孙志光目光轻蔑地说:“你们别在我面前演戏了!要管教儿子,就在家里好好管教,何必跑到我的办公室里来?”
金马也觉得自己的行为很失礼,忙说:“孙校长,我们本来是真心想让金鹿来向你赔礼道歉的,谁知道他这么不成器!”
孙志光习惯性地又甩了一下手:“行了,你们家我也看清了,上梁不正下梁歪,老子儿子一个样!”
金马一听,突然又变了脸:“哎,你怎么这样说话?”
孙志光反问:“我怎么说话?我说错了吗?你们家人个个能踢能咬,能武能文,我今天真是大开眼界!”
金马越听越气愤,上前一步,要和孙志光辩理:“你说这话什么意思?啊!你说这话什么意思?”
竹青连忙拦住金马说:“算了算了,别再说了!”
金马推开竹青:“不行!你今天非得给我说清楚不可!什么能踢能咬!什么能武能文!你给我说清楚!”
竹青死死地抱住金马:“算了,我们走吧!”
孙志光也不甘示弱:“我就说了,怎么,你还嫌你儿子把我没打够,还想动手再打我是不是?好啊,你来,我让你打!”
金马想再推开竹青,可竹青怎么也不放手,金马没有办法,只好又斥责起竹青来:“放开我!你放开我!”
竹青带着乞求的声调说:“算了吧,别再说了!”
金马还想挣脱竹青,正在这时,金鹿忽然又跑了进来,他拦住金马,说:“爸,我们走吧,别在搭理那个王八蛋了!”
孙志光听见金鹿在谩骂,又冲着金鹿说:“你骂谁?你再骂一句!你他妈才是王八蛋!”
金鹿摆出一副轻蔑的样子说:“你也少再逞能!你不就是个烂校长嘛,有什么了不起的,大不了我不在这所学校干了,我看你还能把校长当一辈子!”
孙志光一边接连甩着手,一边挤着眼睛说:“不想干了就早点儿滚!我实话告诉你,我早就看你不顺眼了,早就想让你滚蛋!”
金鹿一听,又要向孙志光扑去,竹青又慌忙拦住金鹿,哭着说:“别再惹事了!金鹿,你还让我活不活呀!”
金马已经冷静了下来,也拉着金鹿说:“走走走!快走!”
金鹿被金马和竹青连推带拉到了门外,金鹿仍然很不甘心地说:“拉我干什么?让我把那个狗日的再收拾一顿!”
金马和竹青只觉得脑子里嗡嗡乱响,两人也不再责骂金鹿,只顾着将金鹿往宿舍里拉。
回到宿舍,三人都很气恼。

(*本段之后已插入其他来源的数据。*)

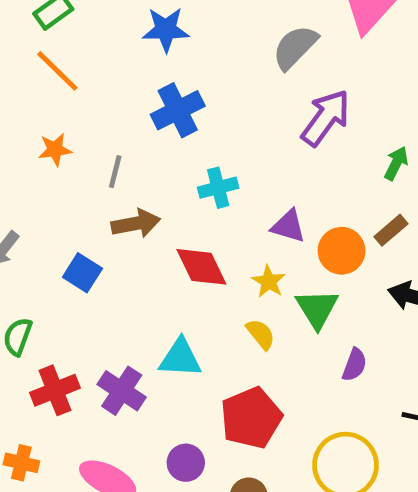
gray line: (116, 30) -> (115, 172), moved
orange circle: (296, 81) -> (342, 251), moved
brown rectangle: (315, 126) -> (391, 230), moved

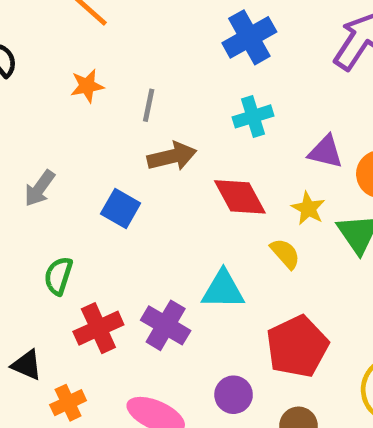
blue cross: (178, 110) -> (249, 37), moved
yellow semicircle: (261, 334) -> (285, 254), moved
orange cross: (21, 463) -> (68, 403), turned -36

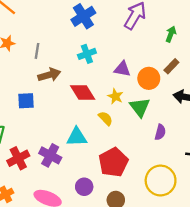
blue square: (121, 208) -> (26, 101), turned -30

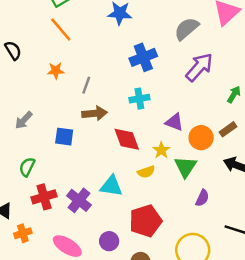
yellow semicircle: (105, 118) -> (146, 172), turned 105

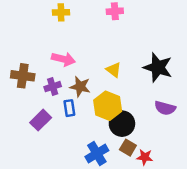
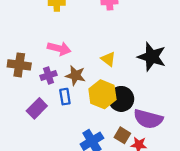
purple semicircle: (165, 108) -> (148, 119), moved, size x1.4
black circle: (122, 124) -> (121, 99), moved

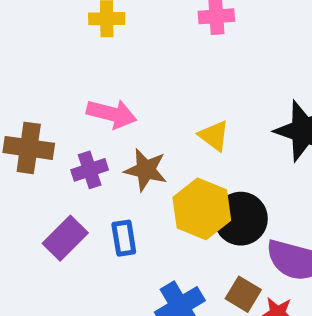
blue rectangle: (65, 97) -> (124, 238), moved

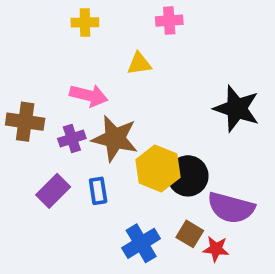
yellow triangle: (214, 136) -> (139, 64), moved, turned -45
brown star: (146, 170) -> (115, 138), size x1.4

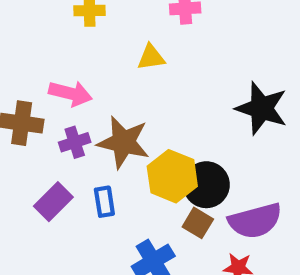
pink arrow: (89, 95) -> (70, 93), moved
purple semicircle: (231, 208) -> (255, 221), turned -30
brown square: (190, 234) -> (198, 223), moved

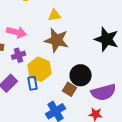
brown star: (124, 142) -> (56, 40), moved
yellow hexagon: (172, 176) -> (40, 69), moved
brown square: (198, 223) -> (70, 89), moved

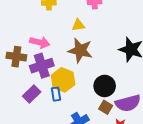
purple cross: (18, 55) -> (42, 66), size x1.6
brown square: (70, 89) -> (106, 107), moved

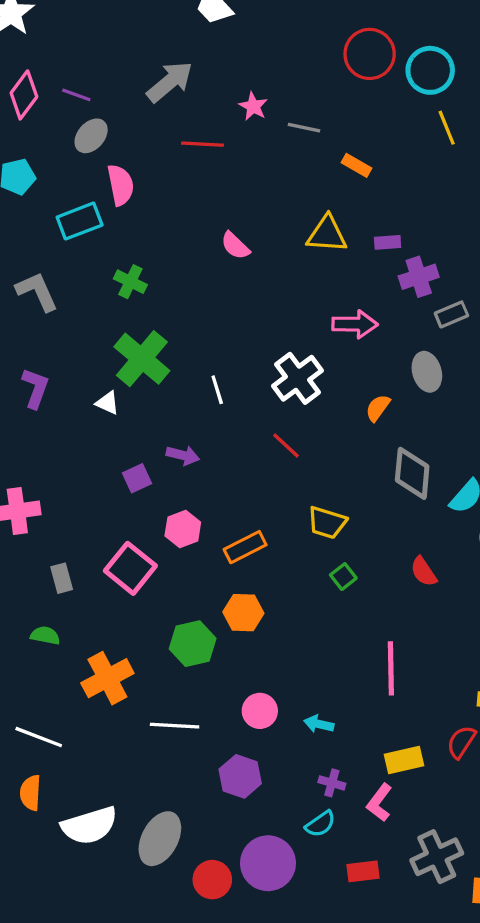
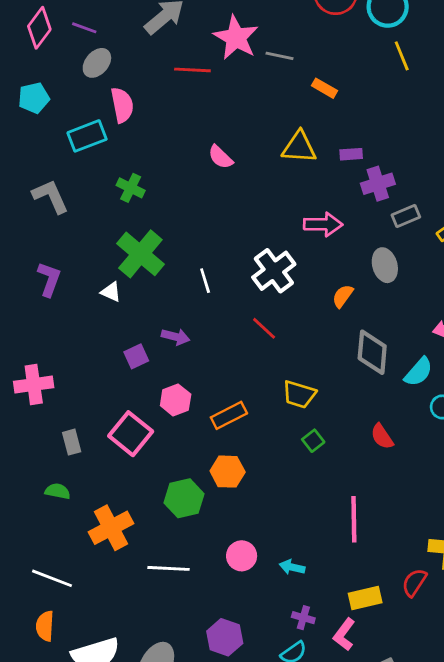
pink star: (253, 106) -> (236, 38), size x1.8
purple hexagon: (240, 776) -> (225, 637), moved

竹青抽泣着说:“事情怎么会搞成这样!怎么会搞成这样呀!”
金鹿还是一副气呼呼的样子:“妈,你别难过!也不是多大个事儿,我也实在不想在这所学校里呆了,惹了他姓孙的我也不怕!你别再伤心了!”
竹青又责怨起金鹿来:“你这孩子,怎么一点儿都不听大人说!你好好地给他说几句好话不就完事了,现在好,事情闹成这个样子,可怎么收场啊!”
金鹿说:“妈,你没看那个王八蛋那副恶心的样子,让我给他赔不是,我实在张不开口!”
金马紧接着咬牙切齿地说:“那狗东西是可恨,也难怪金鹿打他,打死他才解恨!”
竹青满脸忧愁地说:“你还说呢,可现在……接下来事情该怎么办呀?让你来帮孩子处理事情,你倒好,把事情越弄越糟!早知道这样,还不如不叫你来呢!”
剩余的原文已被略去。